Piece of the week – Glory to the Christ-Child

In Summer 2005 I left my college teaching post to allow more time for composition – and the first piece I wrote that summer, with my new-found freedom, was a Christmas carol, ‘Glory to the Christ Child’.
This piece alternates a rhythmic and asymmetrical refrain (harmonised differently on each appearance) with a lovely medieval poem, ‘Out of the Orient skies a blazing star did shine’. The last line of each verse of this poem refers to the baby Jesus: ‘A blessed babe divine’ in the first verse, ‘This blessed babe did rest’ in the second, and ‘Born is this new king’ in the third – and the change of mood occasioned by these words enabled me to end each verse with slow moving chords: calm and peaceful in verses 1 and 2, joyous in verse 3. Then I realised that by ending the piece with a repetition of that calm mood, repeating the words ‘The blessed babe divine’ I could contrast the joyous celebration of the refrain with the promise of peace that the Christ-Child brings, and thus the carol assumed its overall shape.

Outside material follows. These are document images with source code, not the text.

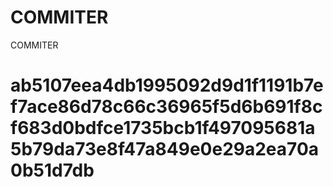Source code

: # COMMITER
COMMITER






# ab5107eea4db1995092d9d1f1191b7ef7ace86d78c66c36965f5d6b691f8cf683d0bdfce1735bcb1f497095681a5b79da73e8f47a849e0e29a2ea70a0b51d7db
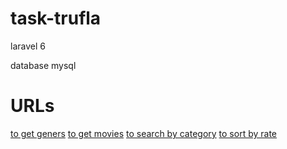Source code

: # task-trufla

<p>laravel 6</p> 
<p>database mysql</p>





# URLs

<a href="/api/gener">to get geners</a>
<a href="/api/movies">to get movies</a>
<a href="/api/get_movies?category_id=18">to search by category</a>
<a href="/api/get_movies?rate=desc">to sort by rate</a>
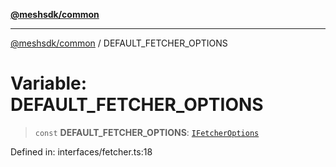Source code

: [**@meshsdk/common**](../README.md)

***

[@meshsdk/common](../globals.md) / DEFAULT\_FETCHER\_OPTIONS

# Variable: DEFAULT\_FETCHER\_OPTIONS

> `const` **DEFAULT\_FETCHER\_OPTIONS**: [`IFetcherOptions`](../type-aliases/IFetcherOptions.md)

Defined in: interfaces/fetcher.ts:18
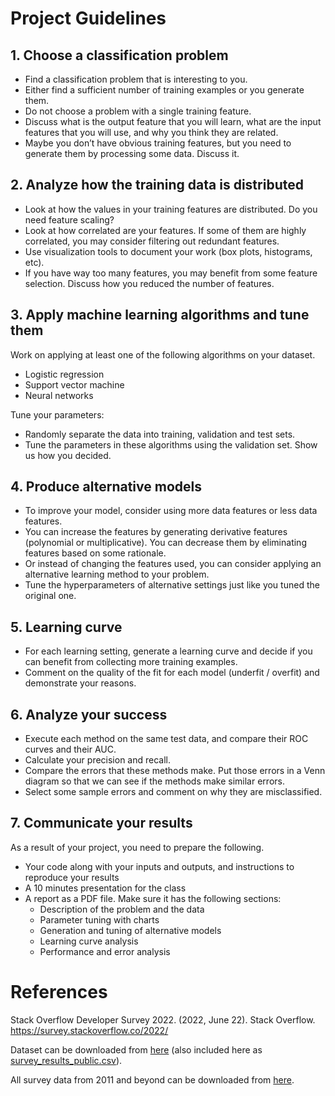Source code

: # Project Guidelines #

## 1. Choose a classification problem ##

* Find a classification problem that is interesting to you.
* Either find a sufficient number of training examples or you generate them.
* Do not choose a problem with a single training feature.
* Discuss what is the output feature that you will learn, what are the input features that you will use, and why you think they are related.
* Maybe you don’t have obvious training features, but you need to generate them by processing some data. Discuss it.

## 2. Analyze how the training data is distributed ##

* Look at how the values in your training features are distributed. Do you need feature scaling?
* Look at how correlated are your features. If some of them are highly correlated, you may consider filtering out redundant features.
* Use visualization tools to document your work (box plots, histograms, etc).
* If you have way too many features, you may benefit from some feature selection. Discuss how you reduced the number of features.

## 3. Apply machine learning algorithms and tune them ##

Work on applying at least one of the following algorithms on your dataset.
* Logistic regression
* Support vector machine
* Neural networks

Tune your parameters:
* Randomly separate the data into training, validation and test sets.
* Tune the parameters in these algorithms using the validation set. Show us how you decided.

## 4. Produce alternative models ##

* To improve your model, consider using more data features or less data features.
* You can increase the features by generating derivative features (polynomial or multiplicative). You can decrease them by eliminating features based on some rationale.
* Or instead of changing the features used, you can consider applying an alternative learning method to your problem.
* Tune the hyperparameters of alternative settings just like you tuned the original one.

## 5. Learning curve ##

* For each learning setting, generate a learning curve and decide if you can benefit from collecting more training examples.
* Comment on the quality of the fit for each model (underfit / overfit) and demonstrate your reasons.

## 6. Analyze your success ##

* Execute each method on the same test data, and compare their ROC curves and their AUC.
* Calculate your precision and recall.
* Compare the errors that these methods make. Put those errors in a Venn diagram so that we can see if the methods make similar errors.
* Select some sample errors and comment on why they are misclassified.

## 7. Communicate your results ##

As a result of your project, you need to prepare the following.
* Your code along with your inputs and outputs, and instructions to reproduce your results
* A 10 minutes presentation for the class
* A report as a PDF file. Make sure it has the following sections:
    * Description of the problem and the data
    * Parameter tuning with charts
    * Generation and tuning of alternative models
    * Learning curve analysis
    * Performance and error analysis

# References #

Stack Overflow Developer Survey 2022. (2022, June 22). Stack Overflow. https://survey.stackoverflow.co/2022/

Dataset can be downloaded from [here](https://info.stackoverflowsolutions.com/rs/719-EMH-566/images/stack-overflow-developer-survey-2022.zip) (also included here as [survey_results_public.csv](survey_results_public.csv)).

All survey data from 2011 and beyond can be downloaded from [here](https://insights.stackoverflow.com/survey/).
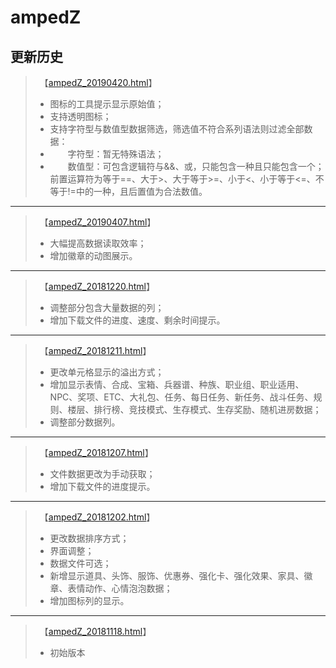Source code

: # ampedZ
## 更新历史
>　【[ampedZ_20190420.html](ampedZ_20190420.html)】
>* 图标的工具提示显示原始值；
>* 支持透明图标；
>* 支持字符型与数值型数据筛选，筛选值不符合系列语法则过滤全部数据：
>* 　　字符型：暂无特殊语法；
>* 　　数值型：可包含逻辑符与&&、或，只能包含一种且只能包含一个；前置运算符为等于==、大于>、大于等于>=、小于<、小于等于<=、不等于!=中的一种，且后置值为合法数值。
>
---
>　【[ampedZ_20190407.html](ampedZ_20190407.html)】
>* 大幅提高数据读取效率；
>* 增加徽章的动图展示。
>
---
>　【[ampedZ_20181220.html](ampedZ_20181220.html)】
>* 调整部分包含大量数据的列；
>* 增加下载文件的进度、速度、剩余时间提示。
>
---
>　【[ampedZ_20181211.html](ampedZ_20181211.html)】
>* 更改单元格显示的溢出方式；
>* 增加显示表情、合成、宝箱、兵器谱、种族、职业组、职业适用、NPC、奖项、ETC、大礼包、任务、每日任务、新任务、战斗任务、规则、楼层、排行榜、竞技模式、生存模式、生存奖励、随机进房数据；
>* 调整部分数据列。
>
---
>　【[ampedZ_20181207.html](ampedZ_20181207.html)】
>* 文件数据更改为手动获取；
>* 增加下载文件的进度提示。
>
---
>　【[ampedZ_20181202.html](ampedZ_20181202.html)】
>* 更改数据排序方式；
>* 界面调整；
>* 数据文件可选；
>* 新增显示道具、头饰、服饰、优惠券、强化卡、强化效果、家具、徽章、表情动作、心情泡泡数据；
>* 增加图标列的显示。
>
---
>　【[ampedZ_20181118.html](ampedZ_20181118.html)】
>* 初始版本
>
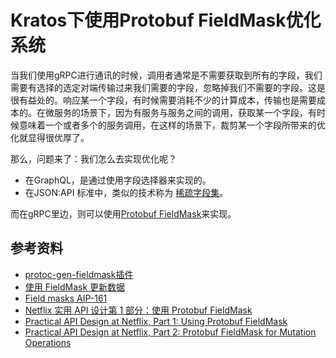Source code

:# Kratos下使用Protobuf FieldMask优化系统

当我们使用gRPC进行通讯的时候，调用者通常是不需要获取到所有的字段，我们需要有选择的选定对端传输过来我们需要的字段，忽略掉我们不需要的字段。这是很有益处的。响应某一个字段，有时候需要消耗不少的计算成本，传输也是需要成本的。在微服务的场景下，因为有服务与服务之间的调用，获取某一个字段，有时候意味着一个或者多个的服务调用，在这样的场景下，裁剪某一个字段所带来的优化就显得很优厚了。

那么，问题来了：我们怎么去实现优化呢？

- 在GraphQL，是通过使用字段选择器来实现的。
- 在JSON:API 标准中，类似的技术称为 [稀疏字段集](https://jsonapi.org/format/#fetching-sparse-fieldsets)。

而在gRPC里边，则可以使用[Protobuf FieldMask](https://developers.google.com/protocol-buffers/docs/reference/csharp/class/google/protobuf/well-known-types/field-mask)来实现。

## 参考资料

- [protoc-gen-fieldmask插件](https://yeqown.xyz/2022/01/25/protoc-gen-fieldmask%E6%8F%92%E4%BB%B6/)
- [使用 FieldMask 更新数据](https://cloud.google.com/dialogflow/cx/docs/how/field-mask?hl=zh-cn)
- [Field masks AIP-161](https://google.aip.dev/161)
- [Netflix 实用 API 设计第 1 部分：使用 Protobuf FieldMask](https://www.infoq.cn/article/vlkppbqar4tffhfwv9ke)
- [Practical API Design at Netflix, Part 1: Using Protobuf FieldMask](https://netflixtechblog.com/practical-api-design-at-netflix-part-1-using-protobuf-fieldmask-35cfdc606518)
- [Practical API Design at Netflix, Part 2: Protobuf FieldMask for Mutation Operations](https://netflixtechblog.com/practical-api-design-at-netflix-part-2-protobuf-fieldmask-for-mutation-operations-2e75e1d230e4)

But I still wasn’t quite sure of the notes! (that often happens – and there’s still one in this piece I wish was different now) and in particular the choice of the chords in those final peaceful bars gave me some difficulty. There’s a passage in Mark Twain’s ‘Huckleberry Finn’ where a girl draws a picture of a young lady about to jump off a cliff with three pairs of arms in different positions, with the intention that she would erase two pairs when she has decided on the best one to keep. I felt a bit like that when, on a hot summers afternoon at an ABCD conference, I spread out three versions of those final bars on the grass in front of several members of the OUP staff to seek their advice. Advice was duly given and the piece was complete!
It’s become one of my most-performed carols. It was sung by the choir of Kings College Cambridge (director Stephen Cleobury) at the Nine Lessons and Carols service broadcast on Christmas Eve 2007 and 2008, and it was wonderful to hear it in that magnificent setting. And this year it has been chosen by The Sixteen (director Harry Christophers) as the title carol to their UK Christmas tour – so I am really looking forward to hearing that!

There are several performances on YouTube: some of them are not very tight or accurate rhythmically and thus rather unexciting, but here is a good one from an Italian choir. and here is another good one from the OUP website.
And there is also an excellent EMI Kings College Cambridge CD with it on, though I don’t think it’s currently available.